Output the material exactly, keeping every line intact.
#### EXERCISE DATA
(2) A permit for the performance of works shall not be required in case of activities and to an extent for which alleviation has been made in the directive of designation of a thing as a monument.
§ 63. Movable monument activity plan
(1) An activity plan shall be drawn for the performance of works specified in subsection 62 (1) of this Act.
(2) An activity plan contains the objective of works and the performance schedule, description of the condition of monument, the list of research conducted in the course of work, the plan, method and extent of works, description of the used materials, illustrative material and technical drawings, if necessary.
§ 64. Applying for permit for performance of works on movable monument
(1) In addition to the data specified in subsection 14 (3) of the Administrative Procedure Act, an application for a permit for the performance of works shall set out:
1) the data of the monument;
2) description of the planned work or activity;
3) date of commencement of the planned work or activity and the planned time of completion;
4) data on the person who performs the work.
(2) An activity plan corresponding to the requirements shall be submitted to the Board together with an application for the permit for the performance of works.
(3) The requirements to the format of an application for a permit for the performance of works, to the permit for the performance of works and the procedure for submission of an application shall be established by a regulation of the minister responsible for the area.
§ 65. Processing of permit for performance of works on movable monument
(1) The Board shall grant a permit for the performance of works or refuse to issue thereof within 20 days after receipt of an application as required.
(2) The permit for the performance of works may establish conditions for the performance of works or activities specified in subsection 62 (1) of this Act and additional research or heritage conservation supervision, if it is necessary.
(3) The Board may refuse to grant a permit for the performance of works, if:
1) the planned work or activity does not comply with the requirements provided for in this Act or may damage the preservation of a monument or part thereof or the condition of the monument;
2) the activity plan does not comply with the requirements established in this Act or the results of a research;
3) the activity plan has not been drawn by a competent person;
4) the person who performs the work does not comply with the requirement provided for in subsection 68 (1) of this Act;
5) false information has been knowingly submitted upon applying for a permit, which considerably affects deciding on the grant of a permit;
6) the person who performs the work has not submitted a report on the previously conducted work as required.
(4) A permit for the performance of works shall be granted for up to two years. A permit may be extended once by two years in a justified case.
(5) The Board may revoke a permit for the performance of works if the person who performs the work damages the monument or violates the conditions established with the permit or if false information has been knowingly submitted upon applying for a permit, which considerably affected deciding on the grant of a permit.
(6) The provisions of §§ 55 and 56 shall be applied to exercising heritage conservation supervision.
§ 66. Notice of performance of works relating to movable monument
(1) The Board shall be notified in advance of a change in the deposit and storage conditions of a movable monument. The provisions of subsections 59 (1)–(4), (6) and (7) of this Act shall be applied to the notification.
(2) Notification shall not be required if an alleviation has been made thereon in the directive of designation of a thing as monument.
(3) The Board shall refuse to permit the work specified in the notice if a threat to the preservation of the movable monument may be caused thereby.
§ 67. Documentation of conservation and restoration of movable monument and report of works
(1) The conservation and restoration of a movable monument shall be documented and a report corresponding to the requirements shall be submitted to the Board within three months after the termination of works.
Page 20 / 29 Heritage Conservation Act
########
**SOLUTION TO THE PROBLEM**
(2) A permit for the performance of works shall not be required in case of activities and to an extent for which alleviation has been made in the directive of designation of a thing as a monument.
§ 63. Movable monument activity plan
(1) An activity plan shall be drawn for the performance of works specified in subsection 62 (1) of this Act.
(2) An activity plan contains the objective of works and the performance schedule, description of the condition of monument, the list of research conducted in the course of work, the plan, method and extent of works, description of the used materials, illustrative material and technical drawings, if necessary.
§ 64. Applying for permit for performance of works on movable monument
(1) In addition to the data specified in subsection 14 (3) of the Administrative Procedure Act, an application for a permit for the performance of works shall set out:
1) the data of the monument;
2) description of the planned work or activity;
3) date of commencement of the planned work or activity and the planned time of completion;
4) data on the person who performs the work.
(2) An activity plan corresponding to the requirements shall be submitted to the Board together with an application for the permit for the performance of works.
(3) The requirements to the format of an application for a permit for the performance of works, to the permit for the performance of works and the procedure for submission of an application shall be established by a regulation of the minister responsible for the area.
§ 65. Processing of permit for performance of works on movable monument
(1) The Board shall grant a permit for the performance of works or refuse to issue thereof within 20 days after receipt of an application as required.
(2) The permit for the performance of works may establish conditions for the performance of works or activities specified in subsection 62 (1) of this Act and additional research or heritage conservation supervision, if it is necessary.
(3) The Board may refuse to grant a permit for the performance of works, if:
1) the planned work or activity does not comply with the requirements provided for in this Act or may damage the preservation of a monument or part thereof or the condition of the monument;
2) the activity plan does not comply with the requirements established in this Act or the results of a research;
3) the activity plan has not been drawn by a competent person;
4) the person who performs the work does not comply with the requirement provided for in subsection 68 (1) of this Act;
5) false information has been knowingly submitted upon applying for a permit, which considerably affects deciding on the grant of a permit;
6) the person who performs the work has not submitted a report on the previously conducted work as required.
(4) A permit for the performance of works shall be granted for up to two years. A permit may be extended once by two years in a justified case.
(5) The Board may revoke a permit for the performance of works if the person who performs the work damages the monument or violates the conditions established with the permit or if false information has been knowingly submitted upon applying for a permit, which considerably affected deciding on the grant of a permit.
(6) The provisions of §§ 55 and 56 shall be applied to exercising heritage conservation supervision.
§ 66. Notice of performance of works relating to movable monument
(1) The Board shall be notified in advance of a change in the deposit and storage conditions of a movable monument. The provisions of subsections 59 (1)–(4), (6) and (7) of this Act shall be applied to the notification.
(2) Notification shall not be required if an alleviation has been made thereon in the directive of designation of a thing as monument.
(3) The Board shall refuse to permit the work specified in the notice if a threat to the preservation of the movable monument may be caused thereby.
§ 67. Documentation of conservation and restoration of movable monument and report of works
(1) The conservation and restoration of a movable monument shall be documented and a report corresponding to the requirements shall be submitted to the Board within three months after the termination of works.
Page 20 / 29 Heritage Conservation Act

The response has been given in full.